Plusieurs outils en ligne permettent de tester les fuites de DNS. C’est le cas de dnsleaktest.com que nous utilisons pour note exemple.
- Étape 1 : rendez-vous sur le site www.dnsleaktest.com. Le site affiche automatiquement votre adresse IP actuelle. Vérifiez bien qu’elle est différente de celle de votre FAI et qu’elle correspond au pays du serveur VPN choisi.
- Étapes 2 : Cliquez sur le bouton Extended Test (test étendu)
L’onglet IP liste les adresses des serveurs DNS qui sont sollicitées pour résoudre votre requête. Si elles sont différentes de celles de votre fournisseur VPN, cela confirme une fuite de DNS. Vérifiez également l’onglet ISP (FAI). Le nom affiché doit être différent de celui de votre fournisseur d'accès internet (Orange, Free, Bouygues Telecom, SFR, etc.) ou même d'un fournisseur DNS tiers comme Google ou Cloudflare, car cela voudrait dire que les requêtes DNS ne passent pas par le tunnel chiffré de votre VPN.

Enfin, il se pourrait que vous voyez le nom d’un FAI que vous ne connaissez pas, sachant que les éditeurs de votre VPN louent parfois des serveurs auprès de prestataires externes.
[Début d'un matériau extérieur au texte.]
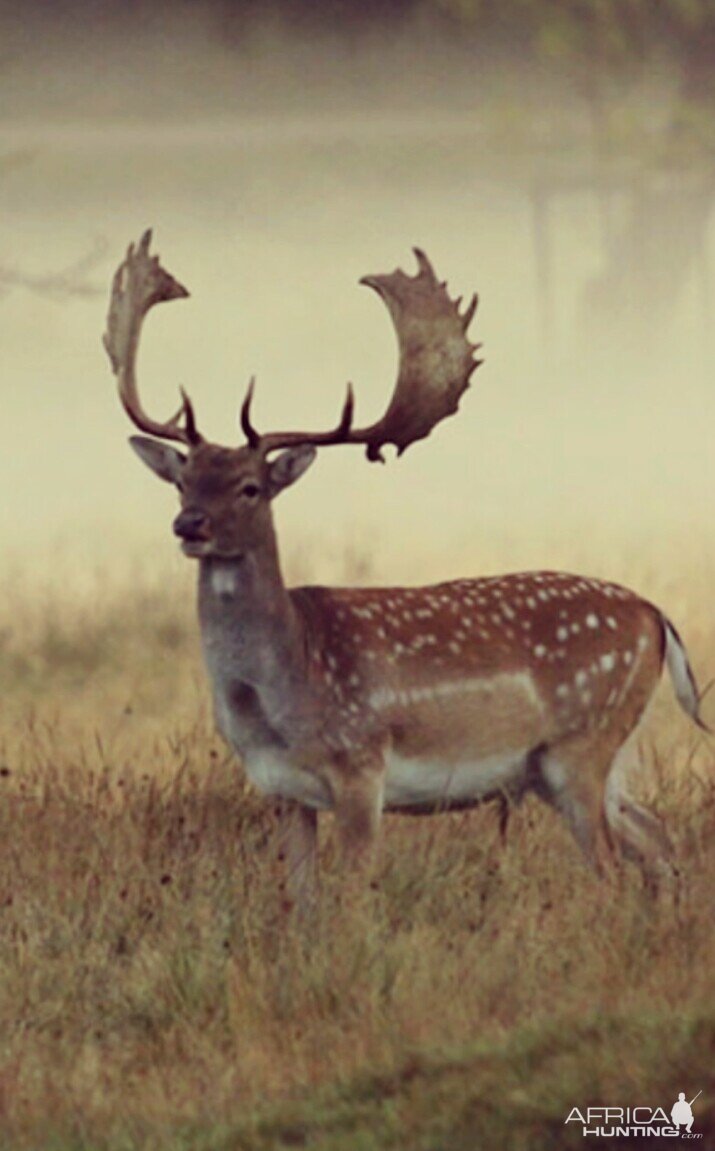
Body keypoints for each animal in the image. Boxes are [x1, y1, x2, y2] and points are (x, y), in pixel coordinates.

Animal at [103, 229, 704, 902]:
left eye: (251, 487)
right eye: (183, 482)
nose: (190, 526)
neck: (278, 700)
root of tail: (657, 616)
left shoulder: (361, 765)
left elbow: (354, 892)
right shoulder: (281, 791)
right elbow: (302, 900)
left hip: (583, 742)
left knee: (611, 866)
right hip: (579, 764)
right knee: (657, 839)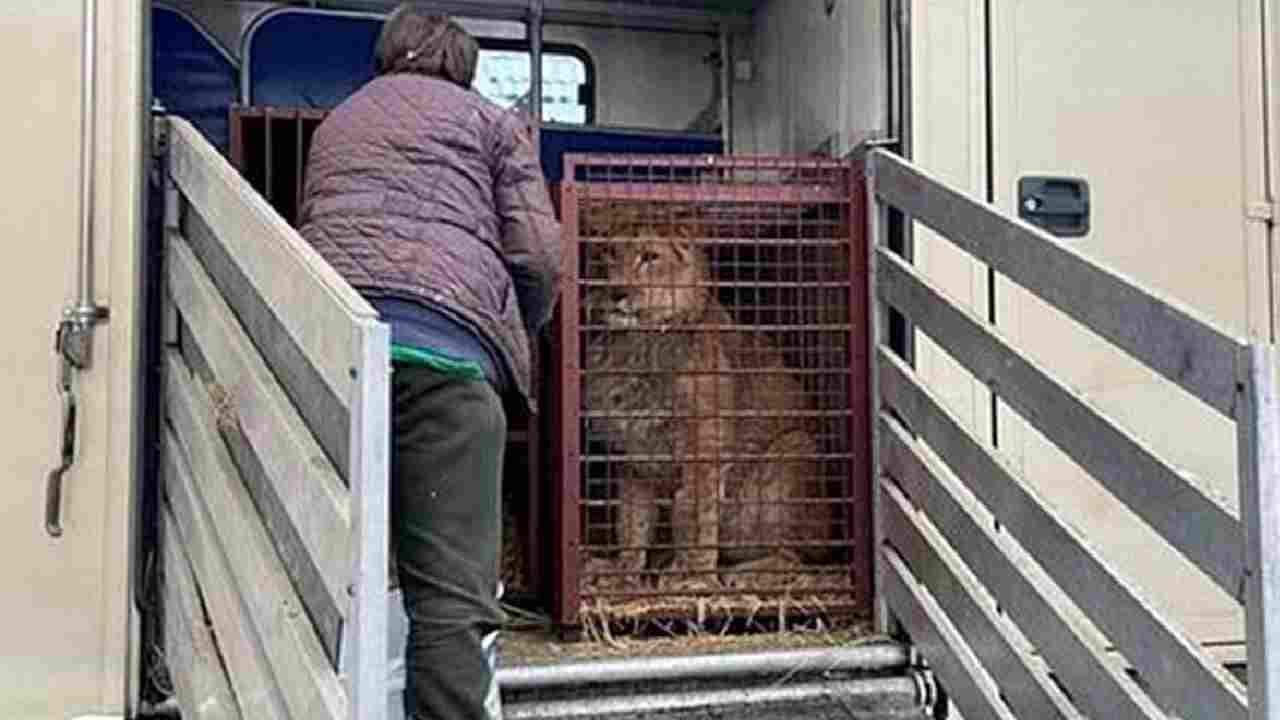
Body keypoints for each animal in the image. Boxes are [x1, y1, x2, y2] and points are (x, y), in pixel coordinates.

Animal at [581, 230, 829, 589]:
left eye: (650, 257)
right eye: (608, 255)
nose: (617, 292)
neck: (637, 345)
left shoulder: (704, 447)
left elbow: (693, 514)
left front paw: (693, 578)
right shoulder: (635, 457)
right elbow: (632, 520)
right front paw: (624, 574)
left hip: (794, 448)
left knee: (797, 557)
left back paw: (745, 575)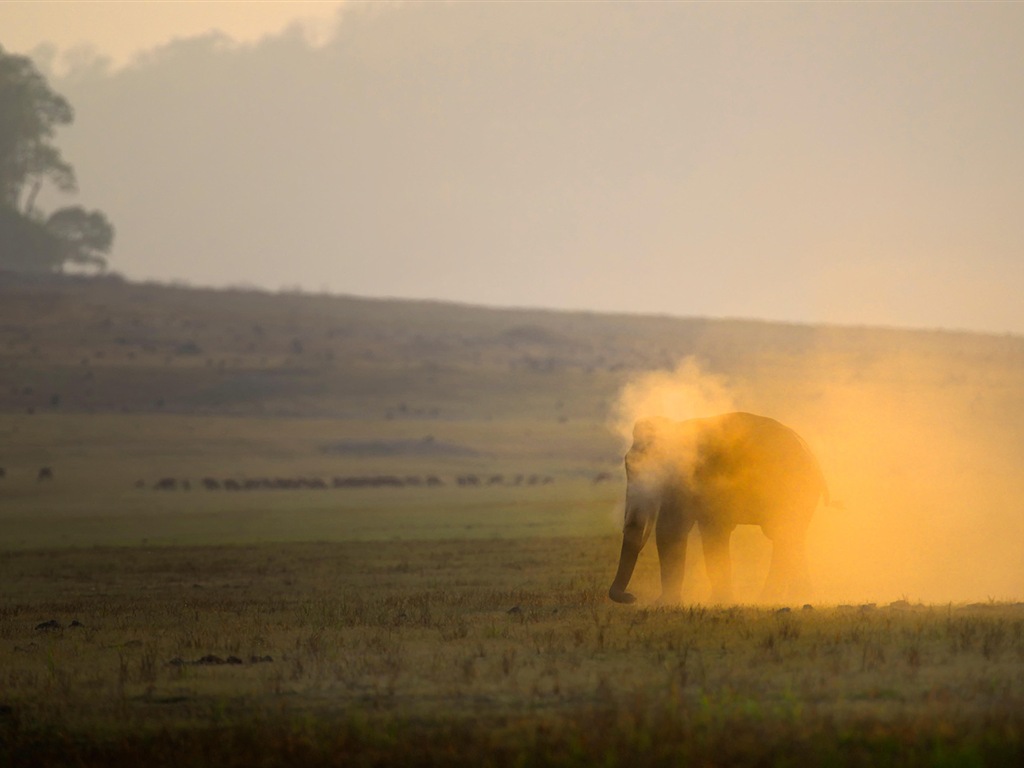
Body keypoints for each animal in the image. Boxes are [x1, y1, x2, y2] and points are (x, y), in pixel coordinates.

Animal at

Sur la capture d'écran ci-dessus, on voit par exemple WorldStream qui est associé à Proton VPN. N’hésitez donc pas à contacter votre fournisseur de service pour vous renseigner.
Comment éviter les fuites de DNS ?
La première solution consiste à choisir un VPN qui offre une protection complète contre les fuites de DNS. Il doit notamment forcer toutes les requêtes DNS à passer par ses propres serveurs, c’est-à-dire son tunnel chiffré.
Le service doit également gérer correctement les requêtes IPv6. À défaut de supporter ce protocole, le VPN doit pouvoir le désactiver automatiquement pour éviter que les requêtes DNS ne fuitent.
Faites également attention aux déconnexions inopinées de votre VPN. Pour éviter une fuite dans ce contexte, activez la fonctionnalité Kill Switch si votre application la propose.
Enfin, même si elle n’est pas liée à une fuite de DNS, la technologie WebRTC peut exposer votre adresse IP et celle des services avec lesquels vous échangez. N’hésitez donc pas à la désactiver sur votre navigateur ou à utiliser un VPN qui protège contre les fuites WebRTC.
Proton VPN intègre par exemple toutes ces protections et empêche efficacement les fuites de DNS. Il s’agit par ailleurs d’un VPN No Log qui ne stocke pas de données qui pourraient lier vos activités en ligne à votre adresse IP réelle.
En résumé, les fuites de DNS posent un problème de confidentialité réel, même si la plupart des internautes n’y prêtent pas attention. Utiliser un VPN fiable permet d’éviter ce problème, mais vérifiez toujours que votre application vous protège en effectuant un test de fuite de DNS.